Егор Павлович оборвал себя, точно застыдившись, что вышел из всякой мерки. Одернув пиджак и опять пройдясь, он сказал все еще раздраженно, но тихо:
- Странно, как ты могла подумать обо мне одинаково с Пастуховым. Ты сама назвала его гадкие слова грязью.
- Помню. Я только напугалась - неужели он прав?
- Но неужели он может быть прав?
- Егор Павлович, кто же виноват, что я вспомнила его слова!
Он шагнул к Аночке и, сжимая ее руки, стараясь притянуть их к себе, заговорил с жаром, так, что она не могла ни остановить его, ни возразить хотя бы жестом.
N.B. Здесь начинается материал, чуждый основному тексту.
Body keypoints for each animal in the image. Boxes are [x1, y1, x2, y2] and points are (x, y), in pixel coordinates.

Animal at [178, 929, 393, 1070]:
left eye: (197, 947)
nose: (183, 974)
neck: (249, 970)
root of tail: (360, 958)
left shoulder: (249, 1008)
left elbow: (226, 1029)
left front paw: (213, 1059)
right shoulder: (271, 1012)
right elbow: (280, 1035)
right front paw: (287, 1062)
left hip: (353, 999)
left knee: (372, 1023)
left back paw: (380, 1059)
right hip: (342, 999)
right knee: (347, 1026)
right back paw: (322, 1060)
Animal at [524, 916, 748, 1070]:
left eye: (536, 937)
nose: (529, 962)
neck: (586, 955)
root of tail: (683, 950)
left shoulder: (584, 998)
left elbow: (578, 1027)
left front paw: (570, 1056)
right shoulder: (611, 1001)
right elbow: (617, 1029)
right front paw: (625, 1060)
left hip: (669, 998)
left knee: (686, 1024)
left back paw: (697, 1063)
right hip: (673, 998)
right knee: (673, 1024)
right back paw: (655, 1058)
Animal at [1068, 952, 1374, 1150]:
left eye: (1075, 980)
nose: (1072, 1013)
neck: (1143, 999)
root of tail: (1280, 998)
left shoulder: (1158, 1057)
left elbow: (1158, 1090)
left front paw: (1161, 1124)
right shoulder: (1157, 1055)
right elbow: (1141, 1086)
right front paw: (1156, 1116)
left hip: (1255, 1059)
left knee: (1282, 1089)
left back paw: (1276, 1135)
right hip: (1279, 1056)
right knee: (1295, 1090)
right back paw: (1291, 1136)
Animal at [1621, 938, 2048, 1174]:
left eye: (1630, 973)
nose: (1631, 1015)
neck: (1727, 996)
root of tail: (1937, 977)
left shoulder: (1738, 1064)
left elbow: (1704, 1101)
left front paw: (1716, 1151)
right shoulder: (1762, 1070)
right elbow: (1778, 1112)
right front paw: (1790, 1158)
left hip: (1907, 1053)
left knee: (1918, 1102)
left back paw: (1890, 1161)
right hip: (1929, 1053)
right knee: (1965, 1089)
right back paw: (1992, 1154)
- Послушай, послушай меня! Кто тебя успел заразить, кто успел внушить тебе пошлый взгляд на актера? Я ведь вижу, как твое мнение обо мне несвободно! Холодность, недоверие, пусть даже неприязнь - я понял бы это и простил бы, если бы ты меня только что встретила. Но ты не можешь меня не знать! Я столько делаю для тебя, столько готов и буду делать единственно из своего чувства к тебе, Аночка! Как можешь ты мне не верить? Разве в чем-нибудь я тебя обманул? Я никогда еще не испытывал влечения более чистого, более цельного, чем к тебе! Ты - мое новое рождение. Понимаешь ты это? Новое будущее! Зачем мне таить от тебя свою надежду?
- Но как я должна поступить, когда... - стараясь прервать его, воскликнула Аночка.
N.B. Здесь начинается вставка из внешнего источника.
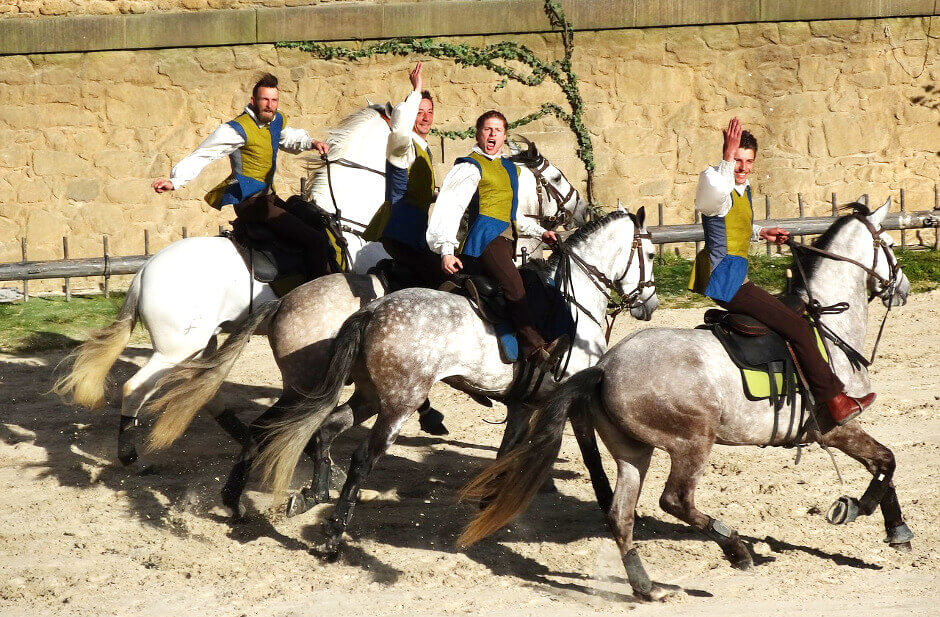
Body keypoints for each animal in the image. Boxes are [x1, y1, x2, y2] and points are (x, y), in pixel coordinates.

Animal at [458, 200, 916, 600]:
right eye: (890, 246)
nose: (903, 288)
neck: (828, 324)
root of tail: (605, 368)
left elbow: (884, 467)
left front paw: (897, 530)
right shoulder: (837, 427)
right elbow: (888, 462)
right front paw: (857, 508)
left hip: (633, 452)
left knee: (621, 514)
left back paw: (647, 586)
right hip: (692, 441)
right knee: (675, 499)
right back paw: (735, 548)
Но он не дал ей договорить:
- Постой! Ответь на один только вопрос, глядя на меня - ну, смотри, смотри на меня! - веришь ли, что я никогда не знал такого нераздельного обожания, как к тебе?
- Но это же мучительно - заставлять говорить, о чем я не могу!
- Не можешь? Постой, постой отвечать! Хорошо. Я подожду. Я буду ждать. Я терпелив, о, я терпелив, - с горечью сказал Цветухин.
- Я не буду испытывать ваше терпенье, - сказала она в приступе подмывавшего ее упрямства.